Breastfeeding remains something that is often easier not to do – because we don’t talk about it, we don’t see people doing it, and we don’t cope with having breastfeeding mentioned, because it contains “the b word” – rejected by spam filters and society alike. New mums often have not seen anyone breastfeeding up close. They’re shy about feeding in public because the prevailing opinion is still, in 2010, that it is an embarrassing and shameful act that should happen behind closed doors.

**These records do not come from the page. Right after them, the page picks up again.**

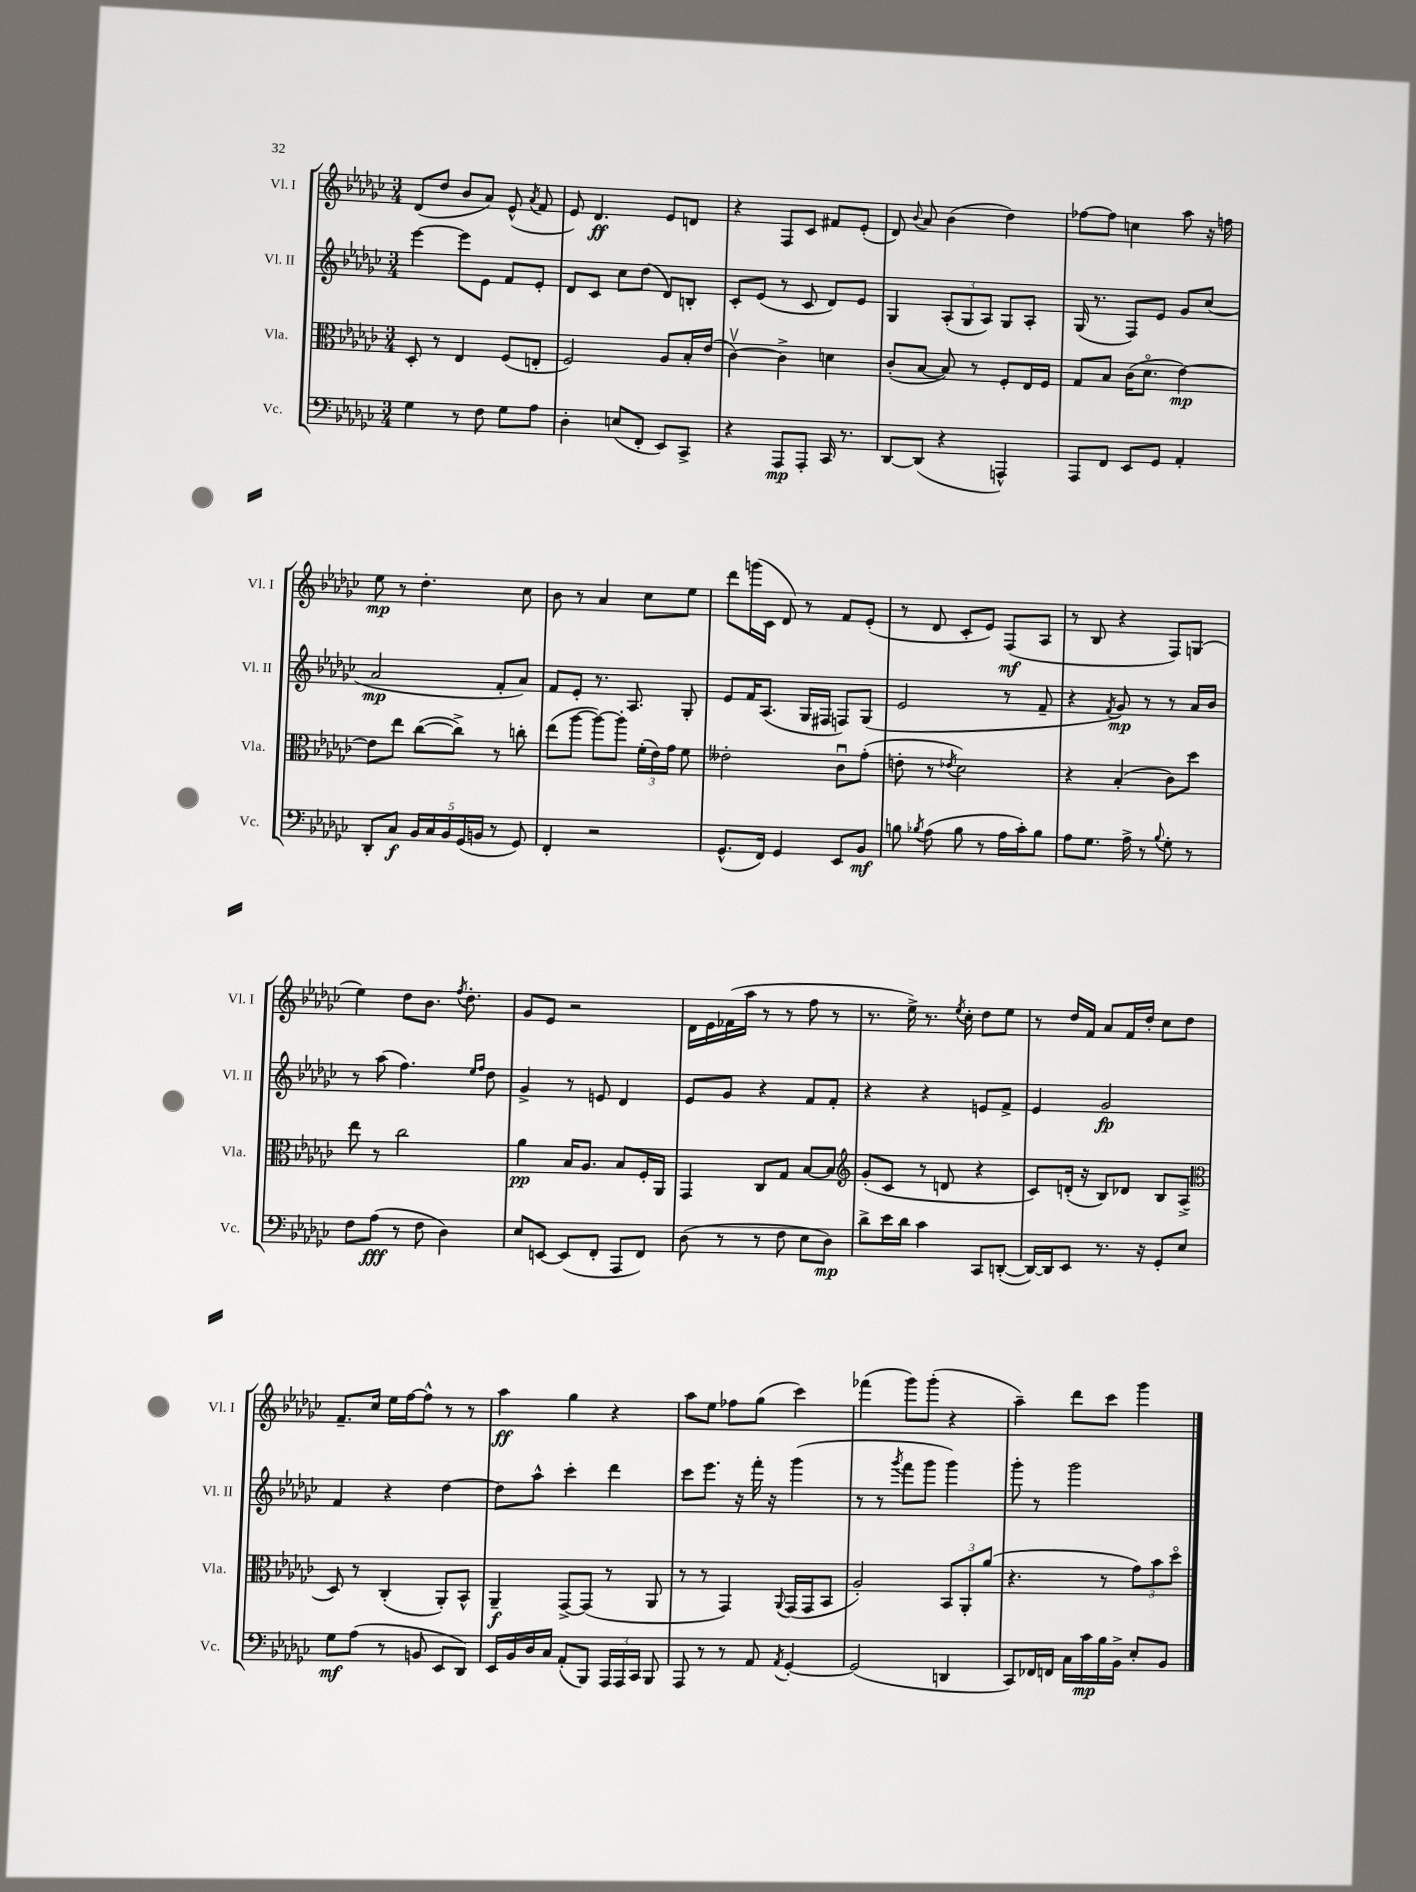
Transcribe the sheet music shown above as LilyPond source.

<<
\new StaffGroup <<
\new Staff = "s0" \with { instrumentName = "Vl. I" shortInstrumentName = "Vl. I" } {
    \clef treble \key ges \major \numericTimeSignature \time 3/4
    \autoBeamOff des'8[( des''8] bes'8[ aes'8]) ees'8-^( \acciaccatura { aes'8 } f'8 |
    ees'8) des'4.\ff ees'8[ d'8] |
    r4 f8[ ces'8] fis'8[ ees'8]-.( |
    des'8) \appoggiatura { bes'8 } aes'8 bes'4( des''4) |
    fes''8[~ fes''8] c''4 aes''8 r16 f''16 |
    ees''8\mp r8 des''4.-. ces''8 |
    bes'8 r8 aes'4 ces''8[ ees''8] |
    des'''8[ g'''16( ces'16] des'8) r8 f'8[ ees'8]-.( |
    r8 des'8 ces'8[-. ees'8]) f8[\mf( aes8] |
    r8 bes8 r4 f8[) g8]( |
    ees''4) des''8[ bes'8.] \acciaccatura { f''8 } des''8.-. |
    ges'8[ ees'8] r2 |
    des'16[ ees'16 fes'16( aes''16] r8 r8 f''8 r8 |
    r8. ees''16->) r8. \acciaccatura { ees''8 } ces''16-. des''8[ ees''8] |
    r8 des''16[ f'16] aes'8[ f'16 des''16]-. ces''8[ des''8] |
    f'8.[-- ces''16] ees''16[ f''16~ f''8]-^ r8 r8 |
    aes''4\ff ges''4 r4 |
    aes''8[ ees''8] fes''8[ ges''8]( ces'''4) |
    fes'''4( ges'''8[) ges'''8]-.( r4 |
    aes''4--) des'''8[ ces'''8] ges'''4 \bar "|." |
}
\new Staff = "s1" \with { instrumentName = "Vl. II" shortInstrumentName = "Vl. II" } {
    \clef treble \key ges \major \numericTimeSignature \time 3/4
    \autoBeamOff ees'''4~ ees'''8[ ees'8] f'8[ ees'8]-. |
    des'8[ ces'8] ces''8[ des''8]( des'8[) b8]-. |
    ces'8[-. ees'8]( r8 ces'8 des'8[) ees'8] |
    ges4 \tuplet 3/2 { aes8[-.( ges8 aes8]) } ges8[ aes8]-. |
    ges16( r8. f8[) ees'8] ges'8[ ces''8]( |
    aes'2\mp f'8[-. aes'8]) |
    f'8[ ees'8]-. r8. aes8. ges8-. |
    ees'8[ f'16 aes8.]( ges16[ fis16] f8[) ges8]( |
    ees'2 r8 f'8-- |
    r4 \acciaccatura { f'8 } ges'8\mp) r8 r8 aes'16[ bes'16] |
    r8 aes''8( f''4.) \grace { ees''16[ f''16] } des''8 |
    ges'4-> r8 e'8 des'4 |
    ees'8[ ges'8] r4 f'8[ f'8]-. |
    r4 r4 e'8[ f'8]-> |
    ees'4 ges'2\fp |
    f'4 r4 des''4~ |
    des''8[ aes''8]-^ ces'''4-. des'''4 |
    ces'''8[ ees'''8.] r16 f'''16-. r16 ges'''4( |
    r8 r8 \acciaccatura { ges'''8 } f'''8[ ges'''8] ges'''4) |
    ges'''8-. r8 ges'''2 \bar "|." |
}
\new Staff = "s2" \with { instrumentName = "Vla." shortInstrumentName = "Vla." } {
    \clef alto \key ges \major \numericTimeSignature \time 3/4
    \autoBeamOff des8-. r8 ees4 f8[( e8]-. |
    f2) aes8[ bes16-. ees'16]( |
    ces'4~\upbow) ces'4-> d'4 |
    ces'8[-.( bes8]~ bes8) r8 f8[-. ees16 f16] |
    ges8[ bes8] ces'16[( des'8.]\flageolet ees'4~\mp) |
    ees'8[ ees''8] ces''8[~( ces''8]->) r8 c''8-. |
    ees''8[( aes''8]~ aes''8[~) aes''8]-. \tuplet 3/2 { f'16[-.( ees'16) ges'16] } f'8 |
    eeses'2-. ces'8[\downbow ges'8]-.( |
    e'8-. r8 \acciaccatura { ees'8 } des'2) |
    r4 bes4-.( ces'8[) des''8] |
    ees''8 r8 ces''2 |
    aes'4\pp bes16[ aes8.] bes8[ f16-. aes,16] |
    ges,4 ces8[ ges8] bes8[~ bes8] |
    \clef treble ges'8[-.( ces'8] r8 d'8 r4 |
    ces'8[) d'16]-.( r16 bes8[) des'8] bes8[ aes8]->( |
    \clef alto des8) r8 ces4-.( aes,8[-.) bes,8]-^ |
    aes,4--\f ges,8[~-> ges,8]( r8 aes,8 |
    r8 r8 ges,4) \appoggiatura { aes,8 } ges,16[( ges,16 bes,8] |
    aes2-.) \tuplet 3/2 { bes,8[ aes,8-. aes'8]( } |
    r4. r8 \tuplet 3/2 { ges'8[) bes'8 des''8]\flageolet } \bar "|." |
}
\new Staff = "s3" \with { instrumentName = "Vc." shortInstrumentName = "Vc." } {
    \clef bass \key ges \major \numericTimeSignature \time 3/4
    \autoBeamOff ges4 r8 f8 ges8[ aes8] |
    des4-. e8[( f,8]-. ees,8[) ces,8]-> |
    r4 aes,,8[\mp aes,,8]-. ces,16 r8. |
    des,8[~ des,8]( r4 a,,4-^) |
    aes,,8[ f,8] ees,8[ ges,8] aes,4-. |
    des,8[-. ces8]\f \tuplet 5/4 { bes,16[ ces16 bes,16 ges,16( b,16] } r8 ges,8) |
    f,4-. r2 |
    ges,8.[-^( f,16]) ges,4 ees,8[ bes,8]\mf |
    b8 \acciaccatura { bes8 } aes8( bes8 r8 aes16[ ces'16-.) bes8] |
    aes8[ ges8.] aes16-> r8 \appoggiatura { bes8 } ges8-. r8 |
    f8[ aes8]\fff( r8 f8 des4) |
    ees8[ e,8]~ e,8[( f,8]-. aes,,8[ f,8]) |
    des8( r8 r8 f8 ees8[ des8]\mp) |
    des'8[-> ees'16 des'16] ces'4 ces,8[ d,8]~-.( |
    d,16[~) d,16 ees,8] r8. r16 ges,8[-. ees8] |
    ges8[\mf aes8]( r8 b,8 ees,8[ des,8]) |
    ees,16[ bes,16 des16 ces16] aes,8[-.( bes,,8]) \tuplet 3/2 { aes,,16[ aes,,16 ces,16] } bes,,8 |
    aes,,8 r8 r8 aes,8 \acciaccatura { aes,8 } ges,4~-. |
    ges,2( d,4 |
    ces,8[) fes,16 f,16] ces16[ ces'16\mp bes16 bes,16]-> ees8[-. bes,8] \bar "|." |
}
>>
>>
\layout { \context { \Score \remove "Bar_number_engraver" } }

We still have companies telling their employees to breastfeed or express in the toilets. Would you want to eat lunch, or have your lunch prepared in the toilet? I am happy to say that I breastfed anywhere and everywhere – if my girls were hungry, or simply wanted a feed, they got one. On ferries. In trains. In restaurants. In shopping centres. In the street. In school. At work. And that should be normal. No-one should be made to feel embarrassed, ashamed or awkward about breastfeeding anywhere.

Breast, breast, breast, breast, breast. Get used to it!